A few more at TheBigMoney:
Maybe a fresh start--one free of Paulson and Bush's three-page skeleton--is what's needed. Plenty of economists, pundits, and Joe Publics have weighed in with their thoughts for weeks. Some highlights include liquifying some markets and recapitalizing others to allow healthy markets to get reinforcements and others to wither away, boosting the FDIC so it handles the failures while watching natural selection do its thing, or letting Warren Buffett negotiate our bailout for us. Mother Jones has collected a host of others.
Seeking Alpha has this alternative bailout plan to offer:
Here is an alternative plan; take the $700 billion and recapitalize the banks and insurance companies buried in the toxic waste. Specifically exclude the hedge funds; their investors all certified they were big boys who could take their lumps when they got in. Take an equity stake in return and dilute the existing stockholder's equity. Forget congress capping executive compensation, let their shareholders do it as payback for the dilution of equity.

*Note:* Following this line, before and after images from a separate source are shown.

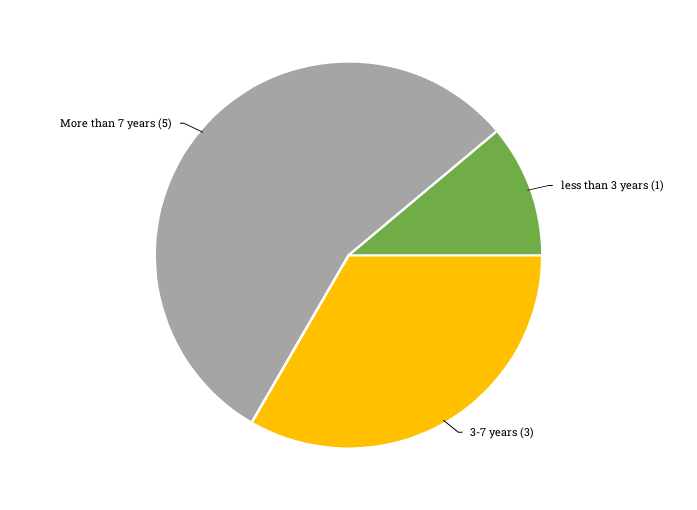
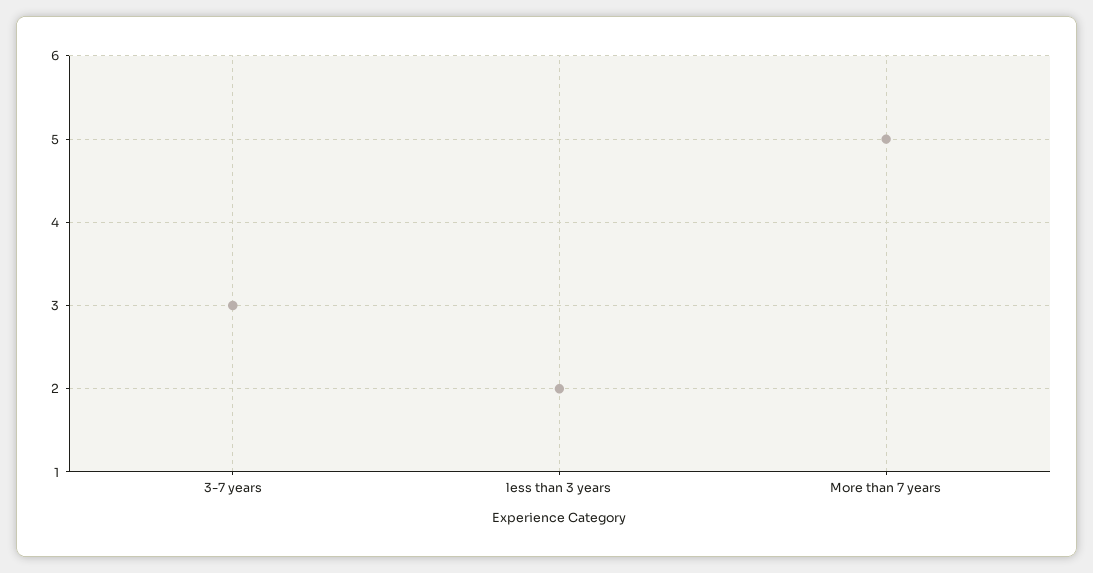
  {
-   "less than 3 years": 1,
+   "less than 3 years": 2,
    "3-7 years": 3,
    "More than 7 years": 5
  }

Force a mark to market and get all this garbage off everyone's balance sheet.
Then take the equity stakes taken in compensation and put it in the social security trust fund (if there really still is one) to reduce the load on the grandchildren we are asking to pay back this debt.
And from the Christian Science Monitor, a "better bailout" proposed last week:
A more effective strategy would be for the government to target the source of the toxicity by buying actual loans, not the securities that back them. It could do so by taking ownership of entire mortgage pools, starting first with the lowest quality (and most toxic) ones.
With congressional authorization, the Treasury could force the purchase of these assets through eminent domain and make an immediate payment of an estimate of the loans' current fair value, which would then be later reviewed for adequacy by a judicial forum.
And on Twitter:
"I have a better bailout plan. Give each tax payer $125,000 and let US fix the economy. We can pay our mortgages and stimulate the economy."
"$700B Bailout? Better idea (and must be cheaper) to stimulate the Economy: Give every family $1M cash, tax free."
"She proposes a "Scores Bailout" - dances @ 30 cents on the dollar. Aaand scene. Excellent moment for Faris, better for Wiig. She rules."